My Diagnosis

Hi everybody,

I have been evaluated by many doctors, but they haven’t given me a consistent diagnosis? They’ve called it ataxia, dystonia, myopia, drug allergies e.g. I suspected that it might be muscular dystrophy or cerebral palsy or even tardive dyskinesia? I also have schizophrenia and conversion disorder. Can you all help me to find what my condition is?

I’m having the same problem in my diagnosis. I can’t seem to get anyone who really knows.frustrating

To find ataxia Gene test or MRI would work 99% accurate and your doctor has to be neurologist to look at your reports.

Wish I could help. 3 doctors say the same now, but it did take me over the years (close to 10) of mis diagnosed. When I saw chronic anxiety in the drs notes, I stopped seeing drs all together until 2 years ago. Hope you do get a proper diagnosis soon though.

Hello Camasy,

I am not a health professionnal and am not capable of telling you what your problem is, but I did not know what “conversion disorder” was, and I researched it. I found some explanation on tbe Mayo Clinic website and Iread that tbe symptoms of conversion syndrome are the same as many of Ataxia’s which could be the reason why your doctors have mentioned Ataxia and other conditions with similar symptoms.

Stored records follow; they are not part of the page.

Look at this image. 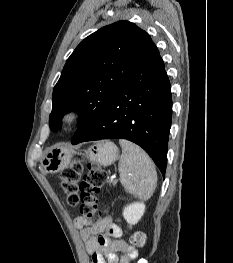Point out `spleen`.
I'll list each match as a JSON object with an SVG mask.
<instances>
[{"label": "spleen", "instance_id": "obj_1", "mask_svg": "<svg viewBox=\"0 0 233 263\" xmlns=\"http://www.w3.org/2000/svg\"><path fill=\"white\" fill-rule=\"evenodd\" d=\"M122 155L119 162L120 182L127 192L148 200L157 185V173L147 153L136 144L120 139Z\"/></svg>", "mask_w": 233, "mask_h": 263}]
</instances>
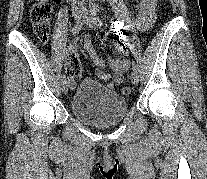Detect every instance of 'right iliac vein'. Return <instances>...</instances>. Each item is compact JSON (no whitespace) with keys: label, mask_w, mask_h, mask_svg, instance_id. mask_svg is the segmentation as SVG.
<instances>
[{"label":"right iliac vein","mask_w":207,"mask_h":179,"mask_svg":"<svg viewBox=\"0 0 207 179\" xmlns=\"http://www.w3.org/2000/svg\"><path fill=\"white\" fill-rule=\"evenodd\" d=\"M73 17L75 18L76 21H79L82 17V13L81 12H74ZM69 86L70 85L68 83L64 82L62 85V92L66 94L68 92Z\"/></svg>","instance_id":"right-iliac-vein-1"}]
</instances>
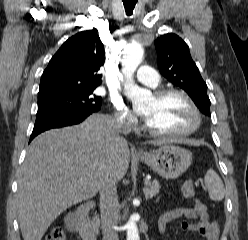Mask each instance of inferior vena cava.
<instances>
[{
  "label": "inferior vena cava",
  "mask_w": 248,
  "mask_h": 240,
  "mask_svg": "<svg viewBox=\"0 0 248 240\" xmlns=\"http://www.w3.org/2000/svg\"><path fill=\"white\" fill-rule=\"evenodd\" d=\"M114 128L118 134H128L131 130L129 123L120 119L114 121ZM117 182L118 180L114 176L108 175L105 177L100 188V213L103 240H118V234L115 229L119 212Z\"/></svg>",
  "instance_id": "obj_1"
}]
</instances>
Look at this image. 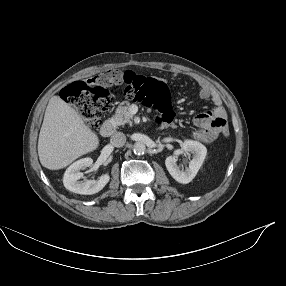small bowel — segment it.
I'll list each match as a JSON object with an SVG mask.
<instances>
[{"label":"small bowel","mask_w":286,"mask_h":286,"mask_svg":"<svg viewBox=\"0 0 286 286\" xmlns=\"http://www.w3.org/2000/svg\"><path fill=\"white\" fill-rule=\"evenodd\" d=\"M174 76H178V74L175 73ZM120 80V78L117 79V81ZM199 95L202 99H210L215 107L213 109L204 110L200 112L197 116L213 113L218 115L226 124V112L222 106V99L220 95L215 90H213L210 85L204 82H201L199 84ZM167 124L168 122H164L162 126H166Z\"/></svg>","instance_id":"obj_1"}]
</instances>
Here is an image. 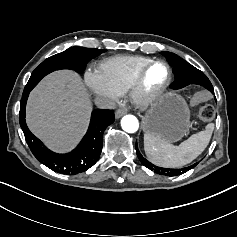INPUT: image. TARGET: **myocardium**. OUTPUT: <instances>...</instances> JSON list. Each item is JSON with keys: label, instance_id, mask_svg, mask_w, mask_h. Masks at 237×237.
Listing matches in <instances>:
<instances>
[{"label": "myocardium", "instance_id": "f54148a6", "mask_svg": "<svg viewBox=\"0 0 237 237\" xmlns=\"http://www.w3.org/2000/svg\"><path fill=\"white\" fill-rule=\"evenodd\" d=\"M160 64L166 68L167 75L164 82L157 88L149 90L145 84V78L149 69ZM172 79V71L169 64L163 60H151L138 73L133 85L130 88L132 102L139 108L146 109L157 102L165 93Z\"/></svg>", "mask_w": 237, "mask_h": 237}]
</instances>
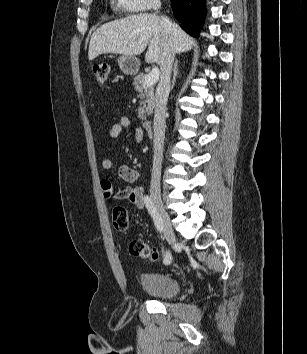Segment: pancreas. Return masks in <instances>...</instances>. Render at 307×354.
Here are the masks:
<instances>
[{
  "label": "pancreas",
  "mask_w": 307,
  "mask_h": 354,
  "mask_svg": "<svg viewBox=\"0 0 307 354\" xmlns=\"http://www.w3.org/2000/svg\"><path fill=\"white\" fill-rule=\"evenodd\" d=\"M147 75L141 73L134 78L133 85L140 97V106L138 108V118L145 120L151 115L154 108V86H145L144 81Z\"/></svg>",
  "instance_id": "cf45deb5"
}]
</instances>
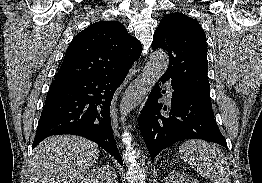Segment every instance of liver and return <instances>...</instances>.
<instances>
[{
	"label": "liver",
	"mask_w": 262,
	"mask_h": 183,
	"mask_svg": "<svg viewBox=\"0 0 262 183\" xmlns=\"http://www.w3.org/2000/svg\"><path fill=\"white\" fill-rule=\"evenodd\" d=\"M98 156V145L83 137L51 136L32 154L28 183H78Z\"/></svg>",
	"instance_id": "liver-1"
}]
</instances>
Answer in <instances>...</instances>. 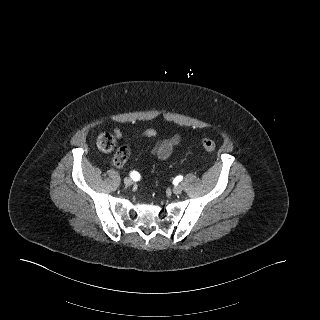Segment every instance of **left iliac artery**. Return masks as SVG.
<instances>
[{
	"mask_svg": "<svg viewBox=\"0 0 320 320\" xmlns=\"http://www.w3.org/2000/svg\"><path fill=\"white\" fill-rule=\"evenodd\" d=\"M182 179H183V176L179 175V176L176 177L175 180H176L177 182H179V181H182Z\"/></svg>",
	"mask_w": 320,
	"mask_h": 320,
	"instance_id": "obj_1",
	"label": "left iliac artery"
}]
</instances>
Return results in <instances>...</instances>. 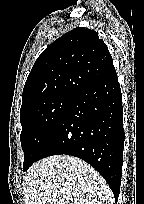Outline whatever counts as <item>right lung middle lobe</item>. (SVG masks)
I'll use <instances>...</instances> for the list:
<instances>
[{
  "label": "right lung middle lobe",
  "mask_w": 144,
  "mask_h": 204,
  "mask_svg": "<svg viewBox=\"0 0 144 204\" xmlns=\"http://www.w3.org/2000/svg\"><path fill=\"white\" fill-rule=\"evenodd\" d=\"M75 96L72 93H60L39 101L20 113L22 125L20 140L24 152L23 171L38 160L44 143Z\"/></svg>",
  "instance_id": "right-lung-middle-lobe-1"
}]
</instances>
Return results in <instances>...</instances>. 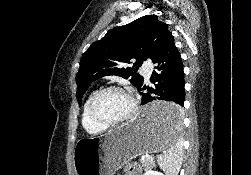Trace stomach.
Instances as JSON below:
<instances>
[{
    "mask_svg": "<svg viewBox=\"0 0 251 175\" xmlns=\"http://www.w3.org/2000/svg\"><path fill=\"white\" fill-rule=\"evenodd\" d=\"M171 100H151V105L142 107L136 119L111 129L104 135H84L75 143L72 159L76 175H113L124 163L139 154H156L170 148L171 141L181 134V114Z\"/></svg>",
    "mask_w": 251,
    "mask_h": 175,
    "instance_id": "stomach-1",
    "label": "stomach"
}]
</instances>
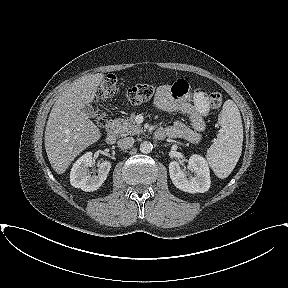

Here is the quote from the Mayo Clinic article:



"Symptoms

By Mayo Clinic Staff

Conversion disorder symptoms may appear suddenly after a stressful event or trauma, whether physical or psychological. Signs and symptoms that affect movement function may include:



Weakness or paralysis

Abnormal movement, such as tremors or difficulty walking

Loss of balance

Difficulty swallowing or "a lump in the throat"

Seizures or convulsions

Episode of unresponsiveness

Signs and symptoms that affect the senses may include:



Numbness or loss of the touch sensation

Speech problems, such as inability to speak or slurred speech

Vision problems, such as double vision or blindness

Hearing problems or deafness"



May be if you are experiencing those symptoms, since you have conversion syndrome, they are only the confirmation of the diagnosis of conversion syndrome and not necessarily another condition…

I hope I am making sense and that you find satisfaction in a firm diagnosis soon.



Best wishes to you. Take care.

Cicina

If you have regular pain or health issues it is advisable to contract doctor rather then to look for solution on chat forum.

my 2 cents

I’ve had a few MRIs but none of them were for Ataxia? The neurologists seem to just evaluate for narrow predefined diseases and avoided diagnosing any others.



sunny8088 said:

To find ataxia Gene test or MRI would work 99% accurate and your doctor has to be neurologist to look at your reports.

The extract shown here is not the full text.